According to the United Nations, Nigeria’s population of 170 million people may exceed 210 million by 2020, and the demand for fish protein is expected to grow by another 700,000 metric tons over the same period. FAO figures show that Nigeria’s current fish consumption is 7.5 kilos per person against global fish consumption at 18.7 kilos per person, implying that the country’s current consumption shortfall per person is still large, at 11.2 kilo per person.
Catfish, the primary fish farmed in Nigeria, sells for about U.S. $2.50 per kilogram while imported fish species sell for sixty cents (U.S. 60 cents) per kilogram. Over 70 percent of Nigerians live below the poverty line and fish currently constitute 41 percent of total animal protein intake for the average Nigerian. The quota’s introduction has begun to put upward pressures on domestic fish prices.
Nigerian industry analysts indicate that the policy’s details have many pitfalls as the species that the GON is targeting for substitution (i.e. mackerel, herring, horse mackerel, croaker and blue whiting) are not available in suitable quantities unless imported.
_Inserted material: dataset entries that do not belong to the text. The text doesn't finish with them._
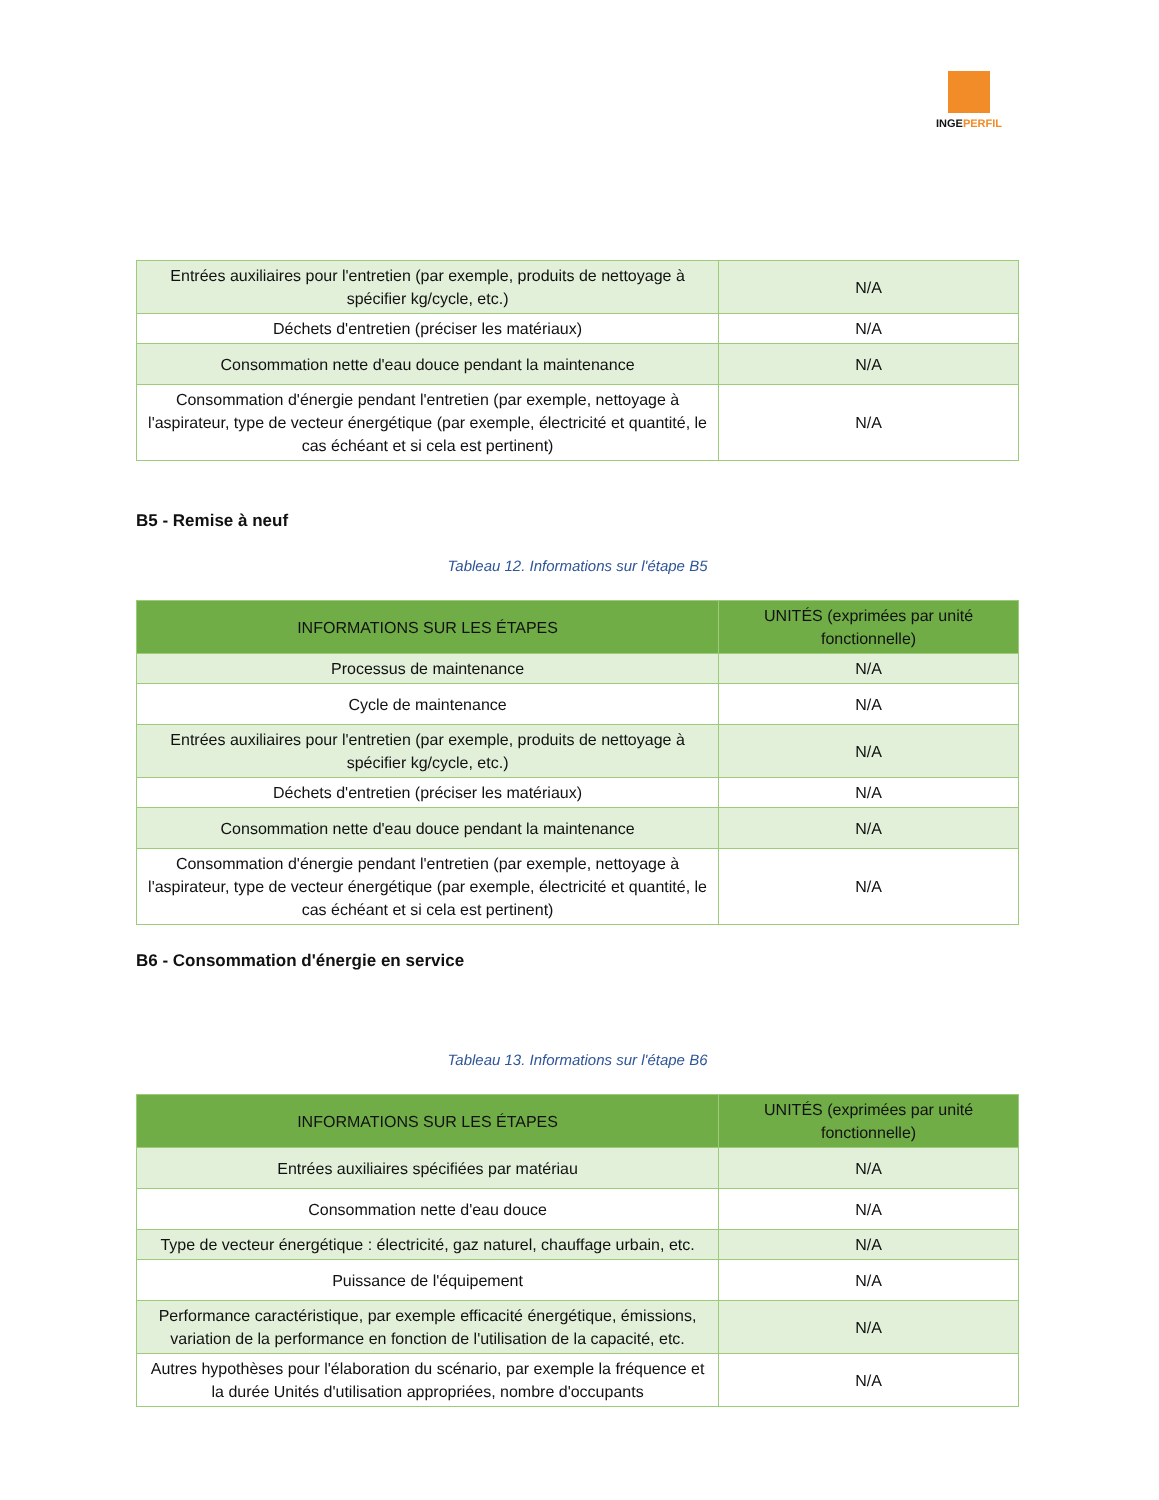INGEPERFIL
| Entrées auxiliaires pour l'entretien (par exemple, produits de nettoyage à spécifier kg/cycle, etc.) | N/A |
| Déchets d'entretien (préciser les matériaux) | N/A |
| Consommation nette d'eau douce pendant la maintenance | N/A |
| Consommation d'énergie pendant l'entretien (par exemple, nettoyage à l'aspirateur, type de vecteur énergétique (par exemple, électricité et quantité, le cas échéant et si cela est pertinent) | N/A |
B5 - Remise à neuf
Tableau 12. Informations sur l'étape B5
| INFORMATIONS SUR LES ÉTAPES | UNITÉS (exprimées par unité fonctionnelle) |
| --- | --- |
| Processus de maintenance | N/A |
| Cycle de maintenance | N/A |
| Entrées auxiliaires pour l'entretien (par exemple, produits de nettoyage à spécifier kg/cycle, etc.) | N/A |
| Déchets d'entretien (préciser les matériaux) | N/A |
| Consommation nette d'eau douce pendant la maintenance | N/A |
| Consommation d'énergie pendant l'entretien (par exemple, nettoyage à l'aspirateur, type de vecteur énergétique (par exemple, électricité et quantité, le cas échéant et si cela est pertinent) | N/A |
B6 - Consommation d'énergie en service
Tableau 13. Informations sur l'étape B6
| INFORMATIONS SUR LES ÉTAPES | UNITÉS (exprimées par unité fonctionnelle) |
| --- | --- |
| Entrées auxiliaires spécifiées par matériau | N/A |
| Consommation nette d'eau douce | N/A |
| Type de vecteur énergétique : électricité, gaz naturel, chauffage urbain, etc. | N/A |
| Puissance de l'équipement | N/A |
| Performance caractéristique, par exemple efficacité énergétique, émissions, variation de la performance en fonction de l'utilisation de la capacité, etc. | N/A |
| Autres hypothèses pour l'élaboration du scénario, par exemple la fréquence et la durée Unités d'utilisation appropriées, nombre d'occupants | N/A |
According to the analysts, the quota regime will only increase food inflation, open up channels for profiteering by politically-connected importers, and will fuel smuggling and the corruption of port officials, as well as increase the risk of disease in domestic fish farming as pond are overtaxed. They advise that the GON should consider reducing only imports of species currently farmed in Nigeria, subsidizing fish eggs for aquaculture farmers, and establish a fisheries development fund to help build up the domestic industry.